About Virtual Volumes
Virtual volumes are a virtualization of the physical volumes that storage servers can access.
In its most elemental form, a virtual volume is similar to a logical partition of a physical disk. SANsymphony software imparts several beneficial attributes to virtual volumes that improve on the flexibility, performance, reliability, and availability of these resources while substantially reducing their administrative overhead. SANsymphony virtual volumes can represent space on any or multiple physical disks in managed pools of storage. There can be many disks or partitions of disks grouped together to form a single large volume. They can even represent huge virtual images that far exceed the amount of disk space available in the pool at a given point in time.
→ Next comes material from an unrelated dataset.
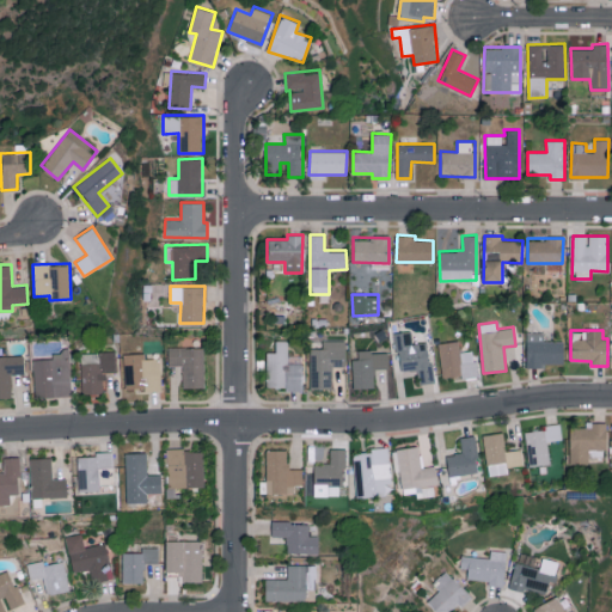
[(433,381),(428,341),(411,343),(410,331),(396,332),(399,372),(417,369),(420,383),(433,381)]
When configured for high availability, virtual volumes can remain operational even in the event that some of the physical resources fail, or a path to the disk is disrupted.
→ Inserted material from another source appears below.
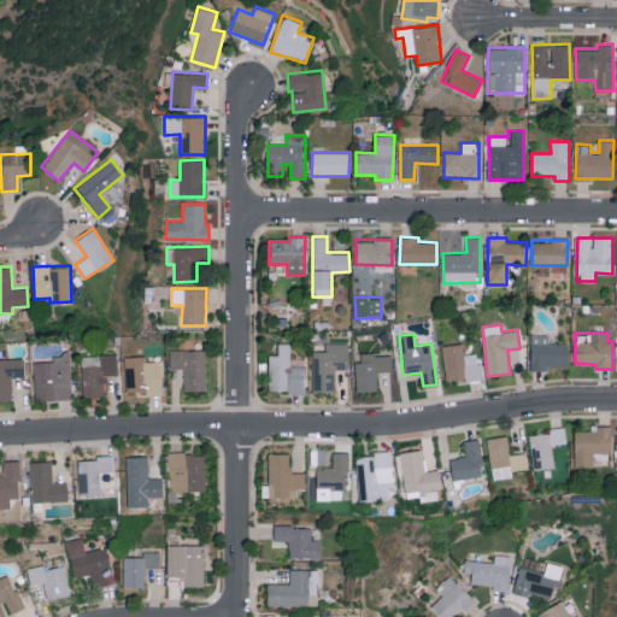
[(568,344),(548,344),(548,335),(532,335),(530,369),(568,369),(568,344)]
A virtual volume can be comprised of one, two, or three volumes in a set. A virtual volume comprised of one volume is a linear virtual volume, this is the most basic virtual volume. If a virtual volume is comprised of two or three volumes, it is a mirror which provides fault tolerance to your SAN. Linear virtual volumes or mirrors can then be mapped to application servers where they are seen as physical disks and can be partitioned, assigned drive letters and used as any standard storage would be.
Virtual volumes that are mirrored (comprised of two or more volumes) can have certain path attributes. Setting multi-path attributes (including DataCore Alternate Path (EOL), 3rd Party AP, DataCore MPIO, or Cluster Path) for the mirrors add High Availability (HA) to your SAN.